• [What is expected]:
Below are the records; count how many of their lines hold the string "sans" and give the number alone.

• [Stored items]:
--------------------------------

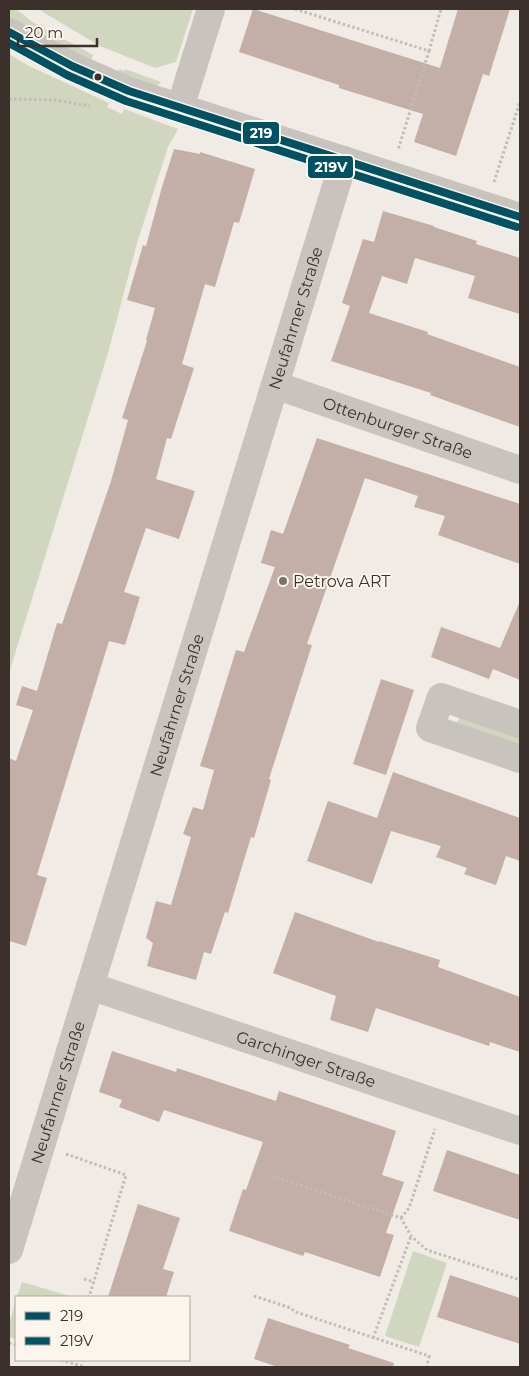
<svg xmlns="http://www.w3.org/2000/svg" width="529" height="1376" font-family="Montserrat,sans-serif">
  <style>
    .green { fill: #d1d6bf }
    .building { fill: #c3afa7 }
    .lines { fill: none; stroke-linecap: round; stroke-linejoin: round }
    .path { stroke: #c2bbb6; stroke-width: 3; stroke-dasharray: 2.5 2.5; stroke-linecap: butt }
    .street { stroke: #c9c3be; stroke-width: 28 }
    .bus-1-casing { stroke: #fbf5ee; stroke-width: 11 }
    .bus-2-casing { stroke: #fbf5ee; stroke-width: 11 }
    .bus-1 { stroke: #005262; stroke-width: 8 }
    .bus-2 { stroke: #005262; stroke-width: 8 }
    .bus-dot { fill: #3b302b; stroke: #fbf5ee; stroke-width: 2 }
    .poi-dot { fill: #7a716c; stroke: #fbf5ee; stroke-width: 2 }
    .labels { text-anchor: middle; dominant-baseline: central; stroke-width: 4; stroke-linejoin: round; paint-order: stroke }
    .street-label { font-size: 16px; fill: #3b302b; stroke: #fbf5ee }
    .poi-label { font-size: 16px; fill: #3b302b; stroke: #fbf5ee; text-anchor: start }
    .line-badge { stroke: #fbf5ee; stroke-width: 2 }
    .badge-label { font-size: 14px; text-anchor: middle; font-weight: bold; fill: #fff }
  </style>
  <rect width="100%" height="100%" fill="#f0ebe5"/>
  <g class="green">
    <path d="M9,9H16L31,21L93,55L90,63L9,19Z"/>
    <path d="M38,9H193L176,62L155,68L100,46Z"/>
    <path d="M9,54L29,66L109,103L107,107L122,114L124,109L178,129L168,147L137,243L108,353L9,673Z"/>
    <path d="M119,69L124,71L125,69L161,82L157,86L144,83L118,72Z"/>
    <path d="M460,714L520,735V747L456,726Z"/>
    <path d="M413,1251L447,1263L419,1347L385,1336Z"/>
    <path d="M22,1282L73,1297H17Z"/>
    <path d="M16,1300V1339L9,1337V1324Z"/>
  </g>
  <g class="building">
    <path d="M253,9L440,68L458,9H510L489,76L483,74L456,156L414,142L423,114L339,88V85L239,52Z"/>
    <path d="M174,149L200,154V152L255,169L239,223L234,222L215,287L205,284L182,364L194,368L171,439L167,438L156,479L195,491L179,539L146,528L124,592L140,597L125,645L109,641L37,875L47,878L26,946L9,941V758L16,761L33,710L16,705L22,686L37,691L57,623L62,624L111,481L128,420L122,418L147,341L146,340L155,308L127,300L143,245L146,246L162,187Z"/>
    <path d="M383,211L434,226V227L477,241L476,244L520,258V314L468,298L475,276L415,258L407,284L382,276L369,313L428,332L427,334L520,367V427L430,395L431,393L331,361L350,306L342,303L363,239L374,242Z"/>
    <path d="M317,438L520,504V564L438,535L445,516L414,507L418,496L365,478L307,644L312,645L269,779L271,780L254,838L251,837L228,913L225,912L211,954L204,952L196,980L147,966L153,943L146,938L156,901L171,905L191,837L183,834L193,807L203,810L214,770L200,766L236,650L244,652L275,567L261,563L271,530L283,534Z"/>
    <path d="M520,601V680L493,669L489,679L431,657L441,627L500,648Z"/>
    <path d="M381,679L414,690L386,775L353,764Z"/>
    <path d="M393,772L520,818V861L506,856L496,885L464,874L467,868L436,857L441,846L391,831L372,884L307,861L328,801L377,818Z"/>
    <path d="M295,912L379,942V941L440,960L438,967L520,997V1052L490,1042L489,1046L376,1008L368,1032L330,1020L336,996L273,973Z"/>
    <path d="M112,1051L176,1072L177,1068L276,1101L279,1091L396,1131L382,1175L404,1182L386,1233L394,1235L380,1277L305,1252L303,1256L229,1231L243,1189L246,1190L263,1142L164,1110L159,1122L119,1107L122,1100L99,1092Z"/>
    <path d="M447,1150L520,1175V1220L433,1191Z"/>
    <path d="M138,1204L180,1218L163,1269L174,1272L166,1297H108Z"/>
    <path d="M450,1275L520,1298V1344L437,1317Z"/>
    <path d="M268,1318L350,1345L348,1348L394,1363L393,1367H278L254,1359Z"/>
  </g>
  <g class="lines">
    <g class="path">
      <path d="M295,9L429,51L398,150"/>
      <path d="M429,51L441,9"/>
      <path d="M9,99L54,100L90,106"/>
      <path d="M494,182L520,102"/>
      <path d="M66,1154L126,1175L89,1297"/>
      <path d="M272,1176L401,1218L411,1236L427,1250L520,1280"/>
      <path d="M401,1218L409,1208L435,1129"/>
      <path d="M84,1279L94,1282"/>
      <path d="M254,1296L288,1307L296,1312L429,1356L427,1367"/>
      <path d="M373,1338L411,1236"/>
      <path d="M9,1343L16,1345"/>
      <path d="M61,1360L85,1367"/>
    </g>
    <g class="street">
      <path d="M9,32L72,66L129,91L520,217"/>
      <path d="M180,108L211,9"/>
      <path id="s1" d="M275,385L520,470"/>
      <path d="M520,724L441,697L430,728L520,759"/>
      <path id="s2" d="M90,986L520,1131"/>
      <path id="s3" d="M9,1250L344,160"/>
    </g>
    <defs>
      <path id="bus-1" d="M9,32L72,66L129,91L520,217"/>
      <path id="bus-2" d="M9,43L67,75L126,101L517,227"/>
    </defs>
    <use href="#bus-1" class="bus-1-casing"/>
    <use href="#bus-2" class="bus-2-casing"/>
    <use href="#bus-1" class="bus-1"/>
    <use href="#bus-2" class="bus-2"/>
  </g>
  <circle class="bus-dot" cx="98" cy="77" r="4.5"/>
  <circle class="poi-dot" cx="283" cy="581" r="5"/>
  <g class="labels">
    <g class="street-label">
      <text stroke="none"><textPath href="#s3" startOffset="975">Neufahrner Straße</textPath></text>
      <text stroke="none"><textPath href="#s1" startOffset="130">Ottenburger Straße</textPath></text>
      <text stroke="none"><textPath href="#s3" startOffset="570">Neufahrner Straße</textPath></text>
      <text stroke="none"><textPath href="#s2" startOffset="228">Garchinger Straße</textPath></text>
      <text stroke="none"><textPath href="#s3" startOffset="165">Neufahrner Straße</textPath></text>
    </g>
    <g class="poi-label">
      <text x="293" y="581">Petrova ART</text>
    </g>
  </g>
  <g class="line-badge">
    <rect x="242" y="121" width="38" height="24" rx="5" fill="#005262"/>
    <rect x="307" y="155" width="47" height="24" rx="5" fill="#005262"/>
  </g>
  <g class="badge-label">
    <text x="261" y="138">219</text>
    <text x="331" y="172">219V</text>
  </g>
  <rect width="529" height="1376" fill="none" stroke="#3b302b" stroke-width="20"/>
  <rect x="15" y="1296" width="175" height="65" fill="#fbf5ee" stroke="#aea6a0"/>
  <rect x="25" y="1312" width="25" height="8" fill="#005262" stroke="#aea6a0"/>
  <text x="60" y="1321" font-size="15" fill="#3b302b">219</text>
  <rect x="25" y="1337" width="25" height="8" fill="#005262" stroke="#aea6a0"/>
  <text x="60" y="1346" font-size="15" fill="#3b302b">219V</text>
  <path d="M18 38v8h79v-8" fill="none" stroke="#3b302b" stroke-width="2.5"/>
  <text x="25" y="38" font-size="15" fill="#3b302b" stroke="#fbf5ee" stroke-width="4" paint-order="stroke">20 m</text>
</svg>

--------------------------------

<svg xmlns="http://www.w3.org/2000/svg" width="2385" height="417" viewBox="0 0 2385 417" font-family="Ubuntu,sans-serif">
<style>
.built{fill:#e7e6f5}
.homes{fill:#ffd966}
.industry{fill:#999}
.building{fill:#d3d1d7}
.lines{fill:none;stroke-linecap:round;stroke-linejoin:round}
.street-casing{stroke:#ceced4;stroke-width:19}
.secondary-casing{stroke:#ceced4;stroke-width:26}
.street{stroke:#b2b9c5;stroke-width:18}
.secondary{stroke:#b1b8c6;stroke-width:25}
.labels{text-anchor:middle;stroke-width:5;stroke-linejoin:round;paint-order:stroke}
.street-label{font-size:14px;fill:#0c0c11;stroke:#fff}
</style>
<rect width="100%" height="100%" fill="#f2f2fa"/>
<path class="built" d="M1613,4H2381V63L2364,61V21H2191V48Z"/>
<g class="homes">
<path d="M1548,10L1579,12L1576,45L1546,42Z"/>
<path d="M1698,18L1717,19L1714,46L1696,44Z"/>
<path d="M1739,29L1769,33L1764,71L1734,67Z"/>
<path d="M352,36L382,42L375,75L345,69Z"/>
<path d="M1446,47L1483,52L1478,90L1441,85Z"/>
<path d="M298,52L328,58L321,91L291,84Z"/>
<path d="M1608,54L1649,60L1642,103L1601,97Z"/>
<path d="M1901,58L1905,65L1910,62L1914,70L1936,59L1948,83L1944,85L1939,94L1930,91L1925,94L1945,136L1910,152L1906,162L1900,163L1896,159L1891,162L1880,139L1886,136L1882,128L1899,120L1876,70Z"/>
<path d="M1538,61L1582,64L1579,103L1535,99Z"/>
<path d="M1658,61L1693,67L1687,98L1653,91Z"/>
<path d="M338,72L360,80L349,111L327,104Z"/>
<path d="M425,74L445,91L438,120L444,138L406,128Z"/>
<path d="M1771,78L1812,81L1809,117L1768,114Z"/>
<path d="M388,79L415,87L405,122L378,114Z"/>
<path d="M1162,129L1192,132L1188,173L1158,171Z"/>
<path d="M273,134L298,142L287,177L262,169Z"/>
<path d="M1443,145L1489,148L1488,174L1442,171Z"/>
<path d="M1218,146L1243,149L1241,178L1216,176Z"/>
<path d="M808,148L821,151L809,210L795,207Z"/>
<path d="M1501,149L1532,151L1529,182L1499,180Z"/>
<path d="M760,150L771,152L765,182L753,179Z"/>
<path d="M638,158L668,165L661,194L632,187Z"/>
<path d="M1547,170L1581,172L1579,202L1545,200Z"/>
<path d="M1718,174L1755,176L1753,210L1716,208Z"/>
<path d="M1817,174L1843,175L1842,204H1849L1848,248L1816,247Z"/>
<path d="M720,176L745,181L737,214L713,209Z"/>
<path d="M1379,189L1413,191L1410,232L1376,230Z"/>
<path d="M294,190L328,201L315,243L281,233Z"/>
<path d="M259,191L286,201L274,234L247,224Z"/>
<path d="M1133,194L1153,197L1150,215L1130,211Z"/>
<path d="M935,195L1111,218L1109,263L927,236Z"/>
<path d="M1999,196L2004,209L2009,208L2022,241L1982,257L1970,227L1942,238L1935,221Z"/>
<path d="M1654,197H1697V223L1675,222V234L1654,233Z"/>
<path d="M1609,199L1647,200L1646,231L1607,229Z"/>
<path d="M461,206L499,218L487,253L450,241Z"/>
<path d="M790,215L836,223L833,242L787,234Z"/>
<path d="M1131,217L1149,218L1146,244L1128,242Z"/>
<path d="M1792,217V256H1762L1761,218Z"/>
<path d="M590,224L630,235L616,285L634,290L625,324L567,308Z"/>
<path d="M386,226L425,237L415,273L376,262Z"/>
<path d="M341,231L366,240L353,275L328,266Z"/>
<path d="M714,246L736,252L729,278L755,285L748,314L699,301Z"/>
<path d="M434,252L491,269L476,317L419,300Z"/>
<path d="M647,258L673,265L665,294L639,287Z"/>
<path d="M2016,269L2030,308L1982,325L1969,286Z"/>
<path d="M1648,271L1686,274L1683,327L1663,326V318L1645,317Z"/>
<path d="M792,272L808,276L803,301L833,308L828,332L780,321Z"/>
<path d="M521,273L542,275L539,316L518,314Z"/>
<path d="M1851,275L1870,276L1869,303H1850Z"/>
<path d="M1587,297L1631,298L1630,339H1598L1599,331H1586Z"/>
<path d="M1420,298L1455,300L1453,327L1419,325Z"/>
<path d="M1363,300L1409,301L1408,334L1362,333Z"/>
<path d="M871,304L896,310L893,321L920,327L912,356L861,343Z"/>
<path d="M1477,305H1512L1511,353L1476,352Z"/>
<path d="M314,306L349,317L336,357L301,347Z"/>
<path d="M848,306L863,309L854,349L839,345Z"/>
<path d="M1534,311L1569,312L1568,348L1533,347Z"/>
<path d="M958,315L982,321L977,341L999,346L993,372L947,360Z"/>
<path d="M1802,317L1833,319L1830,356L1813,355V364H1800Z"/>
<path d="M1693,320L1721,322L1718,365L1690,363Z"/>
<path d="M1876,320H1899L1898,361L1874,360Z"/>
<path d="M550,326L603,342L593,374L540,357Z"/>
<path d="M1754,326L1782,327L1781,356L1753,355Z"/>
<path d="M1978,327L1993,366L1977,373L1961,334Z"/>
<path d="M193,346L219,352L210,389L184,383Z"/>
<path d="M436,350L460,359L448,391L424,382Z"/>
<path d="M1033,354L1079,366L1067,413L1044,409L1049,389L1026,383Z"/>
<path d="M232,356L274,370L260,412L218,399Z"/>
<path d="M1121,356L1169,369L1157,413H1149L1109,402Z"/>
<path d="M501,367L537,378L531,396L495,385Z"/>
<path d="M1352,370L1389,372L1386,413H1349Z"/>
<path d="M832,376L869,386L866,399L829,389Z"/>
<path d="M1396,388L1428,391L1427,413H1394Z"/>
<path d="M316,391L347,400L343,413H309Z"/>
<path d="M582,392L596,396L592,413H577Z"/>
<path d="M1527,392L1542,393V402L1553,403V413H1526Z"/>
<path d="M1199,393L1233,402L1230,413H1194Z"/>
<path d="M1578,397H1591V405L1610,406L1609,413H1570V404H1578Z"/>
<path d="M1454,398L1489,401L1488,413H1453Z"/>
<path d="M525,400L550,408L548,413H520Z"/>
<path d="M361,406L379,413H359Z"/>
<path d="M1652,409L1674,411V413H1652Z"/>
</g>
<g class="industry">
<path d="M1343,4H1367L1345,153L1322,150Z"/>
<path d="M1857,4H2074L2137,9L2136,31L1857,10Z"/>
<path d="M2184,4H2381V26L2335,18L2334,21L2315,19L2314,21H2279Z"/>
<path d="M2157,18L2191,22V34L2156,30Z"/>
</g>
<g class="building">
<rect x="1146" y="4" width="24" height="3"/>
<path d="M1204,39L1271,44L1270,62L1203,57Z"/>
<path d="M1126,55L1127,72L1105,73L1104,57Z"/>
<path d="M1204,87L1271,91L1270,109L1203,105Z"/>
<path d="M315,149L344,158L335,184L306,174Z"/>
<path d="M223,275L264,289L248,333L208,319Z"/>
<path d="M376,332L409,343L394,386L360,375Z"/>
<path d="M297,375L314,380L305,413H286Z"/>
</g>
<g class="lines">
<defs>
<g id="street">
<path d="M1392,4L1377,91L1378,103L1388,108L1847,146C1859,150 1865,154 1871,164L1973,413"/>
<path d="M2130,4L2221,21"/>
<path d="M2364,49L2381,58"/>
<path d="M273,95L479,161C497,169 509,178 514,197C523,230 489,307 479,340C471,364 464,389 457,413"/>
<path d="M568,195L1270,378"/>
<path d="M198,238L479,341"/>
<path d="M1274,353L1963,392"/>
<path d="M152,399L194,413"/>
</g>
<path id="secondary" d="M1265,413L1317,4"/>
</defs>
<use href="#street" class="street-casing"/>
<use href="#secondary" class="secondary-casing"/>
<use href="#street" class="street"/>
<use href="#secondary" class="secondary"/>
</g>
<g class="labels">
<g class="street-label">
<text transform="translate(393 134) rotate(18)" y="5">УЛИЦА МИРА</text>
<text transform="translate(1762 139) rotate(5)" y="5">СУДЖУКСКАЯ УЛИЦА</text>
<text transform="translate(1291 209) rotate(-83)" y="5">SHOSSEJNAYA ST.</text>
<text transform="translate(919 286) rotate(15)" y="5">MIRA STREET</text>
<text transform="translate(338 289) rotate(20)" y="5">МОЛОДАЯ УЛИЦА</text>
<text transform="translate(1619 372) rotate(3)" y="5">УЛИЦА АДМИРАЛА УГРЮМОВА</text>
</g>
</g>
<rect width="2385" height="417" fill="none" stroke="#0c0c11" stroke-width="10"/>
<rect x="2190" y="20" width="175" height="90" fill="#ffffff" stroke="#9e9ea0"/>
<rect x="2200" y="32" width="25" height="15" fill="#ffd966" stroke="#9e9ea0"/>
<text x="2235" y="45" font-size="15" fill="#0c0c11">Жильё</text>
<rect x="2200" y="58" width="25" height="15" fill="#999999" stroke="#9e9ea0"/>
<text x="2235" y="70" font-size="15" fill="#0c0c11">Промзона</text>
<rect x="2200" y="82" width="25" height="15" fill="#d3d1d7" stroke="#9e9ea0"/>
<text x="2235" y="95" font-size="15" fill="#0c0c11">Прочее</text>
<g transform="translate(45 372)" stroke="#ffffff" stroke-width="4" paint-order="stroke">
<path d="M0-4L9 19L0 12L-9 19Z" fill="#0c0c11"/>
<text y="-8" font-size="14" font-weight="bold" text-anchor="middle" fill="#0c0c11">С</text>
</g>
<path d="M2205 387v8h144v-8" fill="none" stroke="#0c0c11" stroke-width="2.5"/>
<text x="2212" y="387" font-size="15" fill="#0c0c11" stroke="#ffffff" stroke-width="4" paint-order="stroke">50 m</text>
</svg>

--------------------------------

• [Written solution]:
2